No flowers, by request
A friend of mine who died about twelve and a half years ago is buried in Bristol. It’s a city that used to be my second home, but times move on, people change, and it’s not somewhere that I get to visit so much these days. On the infrequent occasions that I’m there, however, I always make a point of visiting his grave to have a quiet talk with him — he was, after all, a very close friend. And on each and every occasion I go to the cemetery, I stick to tradition and take a bunch of flowers with me.

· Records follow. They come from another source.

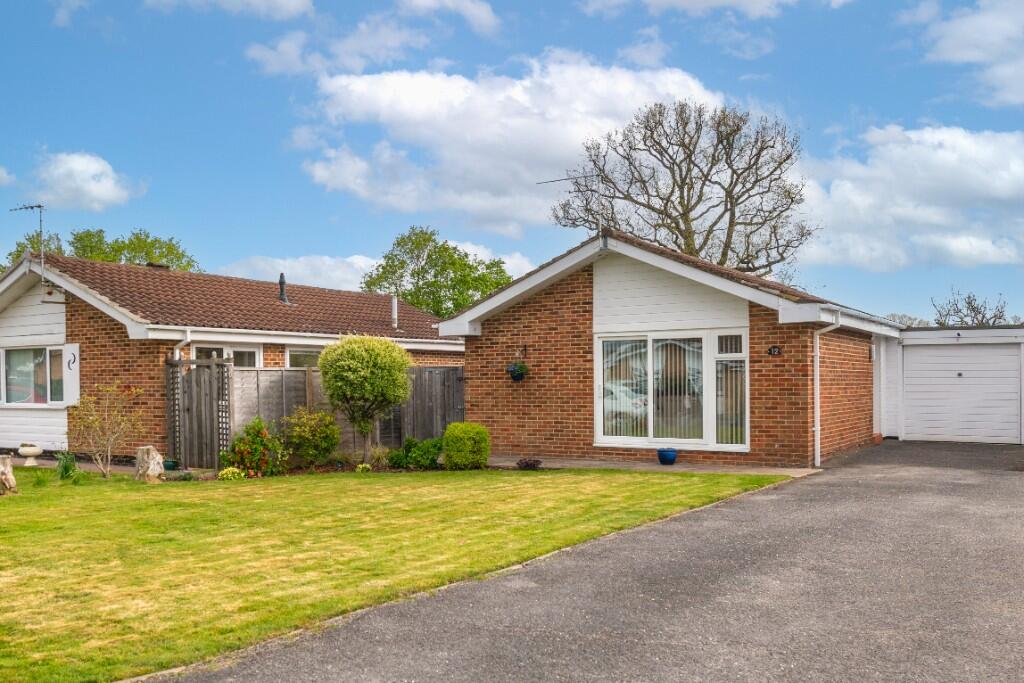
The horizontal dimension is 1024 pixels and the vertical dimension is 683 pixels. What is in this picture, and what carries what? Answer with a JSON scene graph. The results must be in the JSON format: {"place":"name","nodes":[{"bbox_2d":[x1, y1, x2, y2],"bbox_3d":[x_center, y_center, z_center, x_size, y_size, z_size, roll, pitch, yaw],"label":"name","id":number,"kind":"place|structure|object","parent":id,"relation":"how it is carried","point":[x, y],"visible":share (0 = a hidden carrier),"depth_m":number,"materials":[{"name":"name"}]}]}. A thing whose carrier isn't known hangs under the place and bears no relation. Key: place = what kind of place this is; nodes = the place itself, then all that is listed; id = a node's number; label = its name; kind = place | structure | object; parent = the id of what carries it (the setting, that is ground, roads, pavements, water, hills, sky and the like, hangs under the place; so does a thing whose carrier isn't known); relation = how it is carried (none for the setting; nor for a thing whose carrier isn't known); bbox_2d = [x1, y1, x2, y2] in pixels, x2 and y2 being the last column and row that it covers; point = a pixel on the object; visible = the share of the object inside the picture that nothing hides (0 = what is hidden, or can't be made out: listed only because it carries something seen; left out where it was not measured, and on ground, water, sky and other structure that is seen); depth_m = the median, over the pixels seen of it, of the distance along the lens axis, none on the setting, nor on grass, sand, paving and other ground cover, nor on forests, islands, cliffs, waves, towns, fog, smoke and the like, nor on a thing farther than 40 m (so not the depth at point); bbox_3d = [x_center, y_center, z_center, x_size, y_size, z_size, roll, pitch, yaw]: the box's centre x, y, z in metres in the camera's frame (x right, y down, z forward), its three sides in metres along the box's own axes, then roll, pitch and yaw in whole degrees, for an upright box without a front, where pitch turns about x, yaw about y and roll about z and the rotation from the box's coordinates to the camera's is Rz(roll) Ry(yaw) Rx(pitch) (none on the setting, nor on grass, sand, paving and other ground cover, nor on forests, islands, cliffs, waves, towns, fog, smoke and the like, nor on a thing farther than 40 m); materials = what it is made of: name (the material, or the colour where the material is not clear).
{"place":"outdoors","nodes":[
{"label":"outdoors","id":0,"kind":"place"},
{"bbox_2d":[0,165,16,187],"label":"cloud","id":1,"kind":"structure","parent":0,"point":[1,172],"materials":[{"name":"white"}]},
{"bbox_2d":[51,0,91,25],"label":"cloud","id":2,"kind":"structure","parent":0,"point":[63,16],"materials":[{"name":"white"}]},
{"bbox_2d":[25,152,141,211],"label":"cloud","id":3,"kind":"structure","parent":0,"point":[93,166],"materials":[{"name":"white"}]},
{"bbox_2d":[0,248,464,462],"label":"bungalow","id":4,"kind":"structure","parent":0,"point":[53,309],"materials":[{"name":"brick"}]},
{"bbox_2d":[11,202,44,270],"bbox_3d":[-10.198,-2.385,18.581,0.944,1.964,0.492,0,0,16],"label":"antenna","id":5,"kind":"object","parent":4,"relation":"attached to","point":[41,212],"visible":0.86,"depth_m":18.58,"materials":[{"name":"black metal"}]},
{"bbox_2d":[0,345,65,405],"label":"window","id":6,"kind":"structure","parent":4,"relation":"in","point":[13,391],"depth_m":17.22,"materials":[{"name":"glass"}]},
{"bbox_2d":[61,343,80,405],"bbox_3d":[-8.427,0.267,16.740,0.550,1.205,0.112,0,0,34],"label":"shutter","id":7,"kind":"object","parent":4,"relation":"attached to","point":[71,347],"visible":0.81,"depth_m":16.66,"materials":[{"name":"white"}]},
{"bbox_2d":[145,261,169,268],"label":"chimney","id":8,"kind":"object","parent":4,"relation":"on","point":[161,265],"visible":0.32,"depth_m":21.65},
{"bbox_2d":[173,330,191,361],"bbox_3d":[-6.147,0.515,16.446,0.448,2.214,0.337,0,0,34],"label":"drainpipe","id":9,"kind":"object","parent":4,"relation":"attached to","point":[177,351],"visible":0.39,"depth_m":16.42,"materials":[{"name":"white plastic"}]},
{"bbox_2d":[192,344,258,366],"bbox_3d":[-5.594,0.408,17.206,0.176,1.668,1.597,0,0,34],"label":"window","id":10,"kind":"structure","parent":4,"relation":"in","point":[223,355],"depth_m":17.30,"materials":[{"name":"glass"}]},
{"bbox_2d":[278,273,288,302],"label":"chimney pipe","id":11,"kind":"object","parent":4,"relation":"on","point":[281,283],"visible":0.79,"depth_m":22.52,"materials":[{"name":"metal"}]},
{"bbox_2d":[286,347,320,368],"bbox_3d":[-4.138,0.321,18.831,0.126,1.420,1.682,0,0,34],"label":"window","id":12,"kind":"structure","parent":4,"relation":"in","point":[293,353],"depth_m":18.46,"materials":[{"name":"glass"}]},
{"bbox_2d":[390,294,398,329],"bbox_3d":[-3.087,-1.265,23.294,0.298,1.077,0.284,0,0,34],"label":"flue pipe","id":13,"kind":"object","parent":4,"relation":"on","point":[393,311],"visible":0.87,"depth_m":23.25,"materials":[{"name":"white metal"}]},
{"bbox_2d":[146,0,318,19],"label":"cloud","id":14,"kind":"structure","parent":0,"point":[293,2],"materials":[{"name":"white"}]},
{"bbox_2d":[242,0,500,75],"label":"cloud","id":15,"kind":"structure","parent":0,"point":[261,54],"materials":[{"name":"white"}]},
{"bbox_2d":[217,250,536,292],"label":"cloud","id":16,"kind":"structure","parent":0,"point":[365,263],"materials":[{"name":"white"}]},
{"bbox_2d":[0,464,790,680],"label":"lawn","id":17,"kind":"structure","parent":0,"point":[13,498],"materials":[{"name":"green plant"}]},
{"bbox_2d":[0,454,17,495],"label":"tree stump","id":18,"kind":"object","parent":17,"relation":"on","point":[7,472],"visible":1,"depth_m":11.96,"materials":[{"name":"brown wood"}]},
{"bbox_2d":[55,450,79,479],"bbox_3d":[-6.896,1.621,13.586,0.618,0.523,0.593,0,0,34],"label":"plant","id":19,"kind":"object","parent":17,"relation":"on","point":[63,474],"visible":0.88,"depth_m":13.52,"materials":[{"name":"green plant"}]},
{"bbox_2d":[67,379,145,477],"bbox_3d":[-6.637,1.103,14.286,1.396,1.663,1.389,0,0,6],"label":"bare shrub","id":20,"kind":"object","parent":17,"relation":"on","point":[109,449],"visible":0.99,"depth_m":14.25,"materials":[{"name":"plant"}]},
{"bbox_2d":[134,446,165,482],"bbox_3d":[-5.561,1.612,13.474,0.478,0.546,0.486,0,0,-12],"label":"tree stump","id":21,"kind":"object","parent":17,"relation":"on","point":[151,453],"visible":0.97,"depth_m":13.29,"materials":[{"name":"beige wood"}]},
{"bbox_2d":[163,458,178,470],"bbox_3d":[-5.793,1.791,14.870,0.311,0.199,0.309,0,0,34],"label":"flower pot","id":22,"kind":"object","parent":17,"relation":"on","point":[171,464],"visible":0.87,"depth_m":14.77,"materials":[{"name":"green ceramic"}]},
{"bbox_2d":[218,466,243,480],"bbox_3d":[-4.269,1.767,13.356,0.441,0.262,0.435,0,0,34],"label":"yellow flower","id":23,"kind":"object","parent":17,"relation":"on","point":[229,474],"visible":0.92,"depth_m":13.26,"materials":[{"name":"plant"}]},
{"bbox_2d":[219,416,286,476],"bbox_3d":[-4.230,1.454,14.402,1.145,0.999,1.110,0,0,34],"label":"flowering shrub","id":24,"kind":"object","parent":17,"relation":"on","point":[257,433],"visible":0.91,"depth_m":14.24,"materials":[{"name":"plant"}]},
{"bbox_2d":[281,405,341,466],"bbox_3d":[-3.507,1.362,15.368,1.217,1.160,1.202,0,0,34],"label":"shrub","id":25,"kind":"object","parent":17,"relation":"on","point":[319,417],"visible":0.97,"depth_m":15.13,"materials":[{"name":"green plant"}]},
{"bbox_2d":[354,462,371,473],"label":"small plant","id":26,"kind":"object","parent":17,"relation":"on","point":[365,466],"visible":0.93,"depth_m":14.08,"materials":[{"name":"plant"}]},
{"bbox_2d":[317,333,411,464],"bbox_3d":[-2.555,0.706,15.492,1.707,2.383,1.662,0,0,34],"label":"round shrub","id":27,"kind":"object","parent":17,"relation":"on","point":[361,373],"visible":0.99,"depth_m":15.05,"materials":[{"name":"green plant"}]},
{"bbox_2d":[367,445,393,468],"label":"small plant","id":28,"kind":"object","parent":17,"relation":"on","point":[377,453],"visible":0.87,"depth_m":14.81,"materials":[{"name":"green plant"}]},
{"bbox_2d":[387,435,442,468],"bbox_3d":[-1.593,1.625,15.132,1.086,0.578,0.912,0,0,34],"label":"shrub","id":29,"kind":"object","parent":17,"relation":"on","point":[411,449],"visible":0.85,"depth_m":14.96,"materials":[{"name":"green plant"}]},
{"bbox_2d":[442,422,489,468],"bbox_3d":[-0.744,1.466,14.883,0.816,0.799,0.791,0,0,34],"label":"round shrub","id":30,"kind":"object","parent":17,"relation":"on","point":[447,435],"visible":0.98,"depth_m":14.58,"materials":[{"name":"green plant"}]},
{"bbox_2d":[515,456,542,469],"bbox_3d":[0.326,1.711,14.330,0.521,0.253,0.508,0,0,34],"label":"small plant","id":31,"kind":"object","parent":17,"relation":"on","point":[534,464],"visible":0.95,"depth_m":14.26,"materials":[{"name":"plant"}]},
{"bbox_2d":[296,51,722,231],"label":"cloud","id":32,"kind":"structure","parent":0,"point":[580,132],"materials":[{"name":"white"}]},
{"bbox_2d":[0,0,1023,321],"label":"sky","id":33,"kind":"structure","parent":0,"point":[487,10],"materials":[{"name":"blue"}]},
{"bbox_2d":[130,439,1023,682],"label":"driveway","id":34,"kind":"structure","parent":0,"point":[1002,480],"materials":[{"name":"grey asphalt"}]},
{"bbox_2d":[493,455,825,476],"label":"path","id":35,"kind":"structure","parent":0,"point":[692,468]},
{"bbox_2d":[656,447,677,464],"bbox_3d":[2.642,1.609,14.594,0.385,0.258,0.389,0,0,34],"label":"blue pot","id":36,"kind":"object","parent":35,"relation":"on","point":[670,455],"visible":0.98,"depth_m":14.45,"materials":[{"name":"blue ceramic"}]},
{"bbox_2d":[439,228,902,468],"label":"brick house","id":37,"kind":"structure","parent":0,"point":[606,281],"depth_m":15.58,"materials":[{"name":"red brick"}]},
{"bbox_2d":[506,361,528,381],"bbox_3d":[0.141,0.158,15.927,0.432,0.473,0.447,0,0,34],"label":"hanging basket","id":38,"kind":"object","parent":37,"relation":"attached to","point":[514,371],"visible":0.94,"depth_m":15.84,"materials":[{"name":"plant"}]},
{"bbox_2d":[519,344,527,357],"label":"bracket","id":39,"kind":"object","parent":37,"relation":"attached to","point":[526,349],"visible":0.96,"depth_m":16.70,"materials":[{"name":"black metal"}]},
{"bbox_2d":[535,167,604,236],"bbox_3d":[1.265,-2.787,16.974,1.559,1.909,0.513,0,0,19],"label":"antenna","id":40,"kind":"object","parent":37,"relation":"attached to","point":[600,229],"visible":0.77,"depth_m":16.88,"materials":[{"name":"metal"}]},
{"bbox_2d":[592,328,749,451],"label":"large window","id":41,"kind":"structure","parent":37,"relation":"in","point":[600,423],"depth_m":14.50,"materials":[{"name":"glass"}]},
{"bbox_2d":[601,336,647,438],"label":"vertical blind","id":42,"kind":"object","parent":41,"relation":"in","point":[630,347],"visible":0.48,"depth_m":15.01,"materials":[{"name":"white fabric"}]},
{"bbox_2d":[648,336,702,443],"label":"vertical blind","id":43,"kind":"object","parent":41,"relation":"in","point":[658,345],"visible":0.56,"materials":[{"name":"white fabric"}]},
{"bbox_2d":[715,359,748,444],"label":"vertical blind","id":44,"kind":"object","parent":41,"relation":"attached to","point":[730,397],"visible":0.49,"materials":[{"name":"beige fabric"}]},
{"bbox_2d":[767,345,781,355],"bbox_3d":[4.181,-0.145,13.770,0.268,0.189,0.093,0,0,34],"label":"house number sign","id":45,"kind":"object","parent":37,"relation":"attached to","point":[774,349],"visible":0.94,"depth_m":13.76,"materials":[{"name":"black"}]},
{"bbox_2d":[811,313,838,465],"bbox_3d":[5.345,0.477,14.745,0.526,2.653,0.604,0,0,34],"label":"drainpipe","id":46,"kind":"object","parent":37,"relation":"attached to","point":[818,415],"visible":0.92,"depth_m":14.83,"materials":[{"name":"white plastic"}]},
{"bbox_2d":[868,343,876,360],"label":"wall lamp","id":47,"kind":"object","parent":37,"relation":"attached to","point":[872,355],"visible":0.93,"depth_m":17.34,"materials":[{"name":"white"}]},
{"bbox_2d":[577,0,849,18],"label":"cloud","id":48,"kind":"structure","parent":0,"point":[676,0],"materials":[{"name":"white"}]},
{"bbox_2d":[794,123,1023,272],"label":"cloud","id":49,"kind":"structure","parent":0,"point":[910,212],"materials":[{"name":"white"}]},
{"bbox_2d":[885,321,1023,444],"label":"garage","id":50,"kind":"structure","parent":0,"point":[950,337],"depth_m":19.15,"materials":[{"name":"white metal"}]},
{"bbox_2d":[903,341,1022,444],"bbox_3d":[9.808,0.727,18.681,2.859,2.103,0.134,0,0,34],"label":"garage door","id":51,"kind":"structure","parent":50,"relation":"in","point":[978,351],"depth_m":18.58,"materials":[{"name":"white metal"}]},
{"bbox_2d":[909,0,1023,107],"label":"cloud","id":52,"kind":"structure","parent":0,"point":[978,58],"materials":[{"name":"white"}]},
{"label":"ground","id":53,"kind":"structure","parent":0},
{"bbox_2d":[17,443,43,467],"bbox_3d":[-8.689,1.716,15.843,0.456,0.408,0.451,0,0,34],"label":"stone planter","id":54,"kind":"object","parent":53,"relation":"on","point":[25,451],"visible":0.98,"depth_m":15.69,"materials":[{"name":"white stone"}]},
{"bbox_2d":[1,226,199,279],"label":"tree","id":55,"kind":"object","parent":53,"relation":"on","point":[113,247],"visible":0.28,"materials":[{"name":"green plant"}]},
{"bbox_2d":[167,355,234,470],"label":"wooden gate","id":56,"kind":"structure","parent":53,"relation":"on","point":[217,365],"depth_m":15.26,"materials":[{"name":"brown wood"}]},
{"bbox_2d":[168,361,462,467],"bbox_3d":[-3.403,0.915,17.073,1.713,2.079,4.934,0,0,34],"label":"wooden fence","id":57,"kind":"object","parent":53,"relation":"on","point":[269,371],"visible":0.51,"depth_m":16.56,"materials":[{"name":"brown wood"}]},
{"bbox_2d":[359,225,512,318],"label":"green tree","id":58,"kind":"object","parent":53,"relation":"on","point":[393,261],"visible":0.67,"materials":[{"name":"green plant"}]},
{"bbox_2d":[542,98,813,276],"bbox_3d":[6.821,-3.765,35.051,10.731,13.287,10.171,0,0,-18],"label":"bare tree","id":59,"kind":"object","parent":53,"relation":"on","point":[674,184],"visible":0.85,"depth_m":33.70,"materials":[{"name":"plant"}]},
{"bbox_2d":[885,312,930,328],"label":"tree","id":60,"kind":"object","parent":53,"relation":"on","point":[914,319],"visible":0.33,"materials":[{"name":"plant"}]},
{"bbox_2d":[932,289,1009,326],"label":"bare tree","id":61,"kind":"object","parent":53,"relation":"on","point":[968,303],"visible":0.48,"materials":[{"name":"plant"}]}
]}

I don’t know why I do it, though, because after talking to him for a little while I realise that he didn’t really like flowers. He simply wasn’t the flowery type. But he did like plants, and he would often wander round his flat attending to them with a fine water spray. Despite those clear memories, leaving a small ornamental cactus on his grave would just seem so wrong.
There’s an emotional level to this as well. After sharing some of my thoughts with him in the way we used to, plonking a bunch of flowers on top of him also seems wrong: “Well, I’ve poured out my heart to you, but now I’ve got to be going. Here, have these — I bought from the flower stall round the corner”. I wouldn’t have done that if he was alive, so why do it now?
On the last two or three occasions that I have visited his grave, I’ve ended up walking out of the cemetery still carrying my supposed mark of respect. Making my way to the cemetery gates, I’ve looked around the nearby headstones for a name that appealed to me, and then quietly placed the flowers on their plot. It felt like the right thing to do at the time.
For days afterwards, however, I can hear my friend’s distinctive voice in my head, mocking me in that teasing way he had: “You still haven’t left any flowers for me, you heartless bastard!”